Though the sample was small —fifteen smokers— another study found that twelve had gone without smoking six months after their ‘trip treatment’ . Twelve subjects, all of whom had tried to quit multiple times, using various methods, were verified as abstinent six months after ingesting psilocybin, a success rate of eighty per cent. Previously, these experimental subjects had tried to stop smoking unsuccessfully, using a variety of methods, on several prior occasions.
Additionally, the recreational use of psychedelics has been famously associated with instances of psychosis, flashback, and suicide. But these negative effects were not experienced by patients in the trials at NYU. and Johns Hopkins. After having administered nearly five hundred doses of psilocybin, the researchers have reported no serious negative effects, though it should be noted volunteers are carefully vetted prior to their experience, and are then guided through it by skilled therapists who are well-positioned to help those volunteers manage the episodes of fear and anxiety that many of them do report.'
Here is Pollan providing some historical context for this research and an overview of it.
The BBC article also cites Jules Evans, who argues for a more cautious approach following an experience of LSD that left him with PTSD.
As it happens, I've read two of Evans' books as well:
Philosophy for Life and Other Dangerous Situations, and
The Art of Losing Control : A Philosopher's Search For Ecstatic Experience. Both are excellent and he's definitely a good guy. So if Evans has reservations, they are definitely worth taking seriously. Evans expands on the trauma that LSD induced in the first of those titles if I remember rightly.

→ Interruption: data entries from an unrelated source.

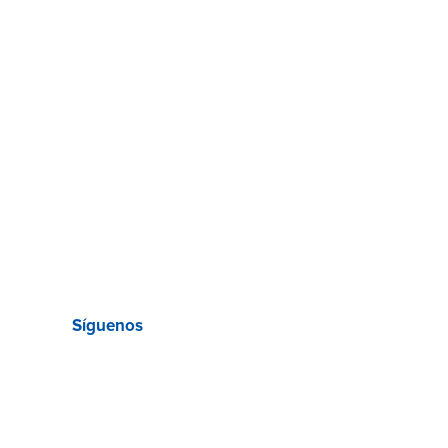
Síguenos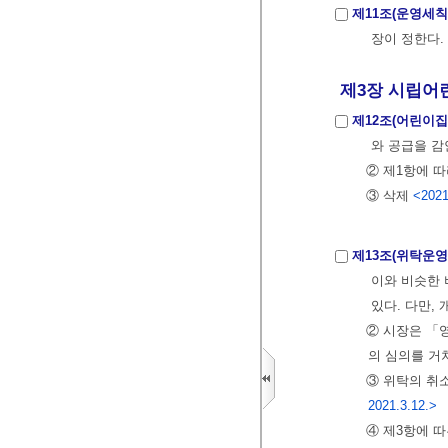
제11조(운영세칙
장이 정한다.
제3장 시립어린이
제12조(어린이집
와 공급을 감
② 제1항에 
③ 삭제
<2021
제13조(위탁운영
이와 비슷한 
있다. 다만,
② 시장은 「
의 심의를 거
③ 위탁의 취
2021.3.12.>
④ 제3항에 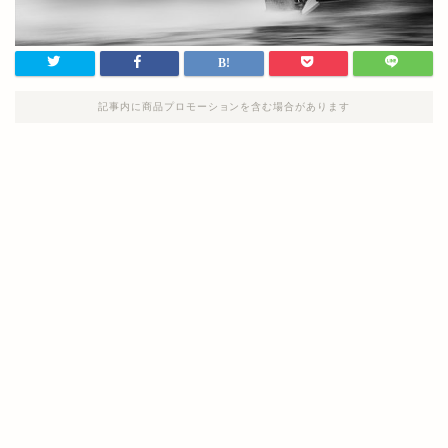
記事内に商品プロモーションを含む場合があります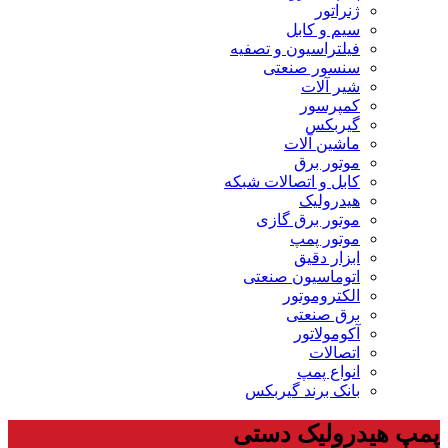
ژنراتور
سیم و کابل
فیلتراسیون و تصفیه
سنسور صنعتی
شیر آلات
کمپرسور
گیربکس
ماشین آلات
موتور برق
کابل و اتصالات شبکه
هیدرولیک
موتور برق گازی
موتور پمپ
ابزار دقیق
اتوماسیون صنعتی
الکتروموتور
برق صنعتی
آکومولاتور
اتصالات
انواع پمپ
بانک برند گیربکس
پمپ هیدرولیک دستی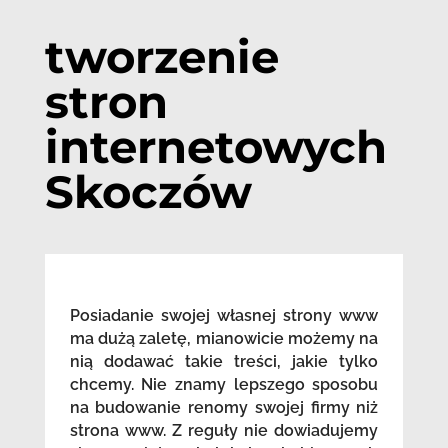
tworzenie
stron
internetowych
Skoczów
Posiadanie swojej własnej strony www
ma dużą zaletę, mianowicie możemy na
nią dodawać takie treści, jakie tylko
chcemy. Nie znamy lepszego sposobu
na budowanie renomy swojej firmy niż
strona www. Z reguły nie dowiadujemy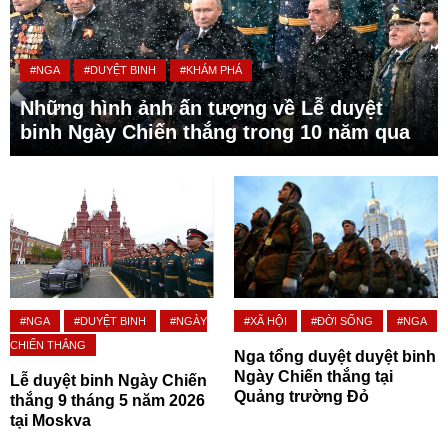
#NGA
#DUYỆT BINH
#KHÁM PHÁ
Những hình ảnh ấn tượng về Lễ duyệt
binh Ngày Chiến thắng trong 10 năm qua
#NGA
#DUYỆT BINH
#NGÀY
#XÃ HỘI
#ĐỜI SỐNG
#NGA
CHIẾN THẮNG
Nga tổng duyệt duyệt binh
Ngày Chiến thắng tại
Lễ duyệt binh Ngày Chiến
Quảng trường Đỏ
thắng 9 tháng 5 năm 2026
tại Moskva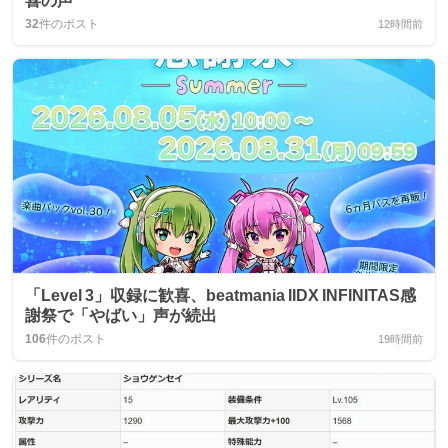
喜の声
32
件のポスト
12時間前
「Level 3」収録に歓喜、beatmania IIDX INFINITAS感
謝祭で「やばい」声が続出
106
件のポスト
19時間前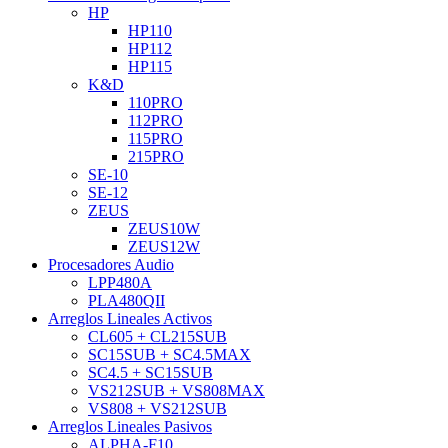
HP
HP110
HP112
HP115
K&D
110PRO
112PRO
115PRO
215PRO
SE-10
SE-12
ZEUS
ZEUS10W
ZEUS12W
Procesadores Audio
LPP480A
PLA480QII
Arreglos Lineales Activos
CL605 + CL215SUB
SC15SUB + SC4.5MAX
SC4.5 + SC15SUB
VS212SUB + VS808MAX
VS808 + VS212SUB
Arreglos Lineales Pasivos
ALPHA-F10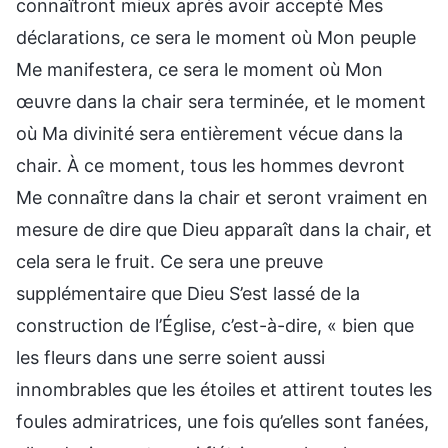
connaîtront mieux après avoir accepté Mes
déclarations, ce sera le moment où Mon peuple
Me manifestera, ce sera le moment où Mon
œuvre dans la chair sera terminée, et le moment
où Ma divinité sera entièrement vécue dans la
chair. À ce moment, tous les hommes devront
Me connaître dans la chair et seront vraiment en
mesure de dire que Dieu apparaît dans la chair, et
cela sera le fruit. Ce sera une preuve
supplémentaire que Dieu S’est lassé de la
construction de l’Église, c’est-à-dire, « bien que
les fleurs dans une serre soient aussi
innombrables que les étoiles et attirent toutes les
foules admiratrices, une fois qu’elles sont fanées,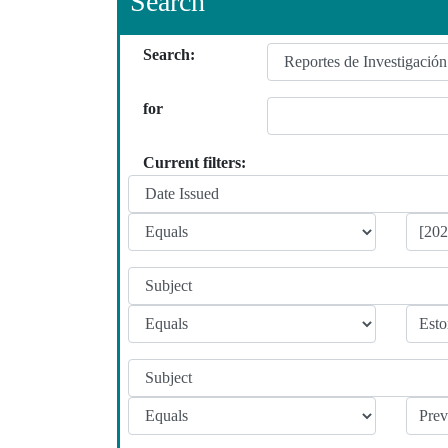
Search
Search:
for
Current filters:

Having said that, there is a world of difference between unsupervised self-experimentation and the very carefully controlled conditions under which psilocybin and other psychedelics are administered in the studies that Pollan and the BBC article both describe.
Will leave it there, except to add that I have no personal experience of psychedelics. So all of this is theoretical for me. But as someone who has struggled with my own mental health since retiring, this is an intriguing area of ongoing research that I am keeping tabs on.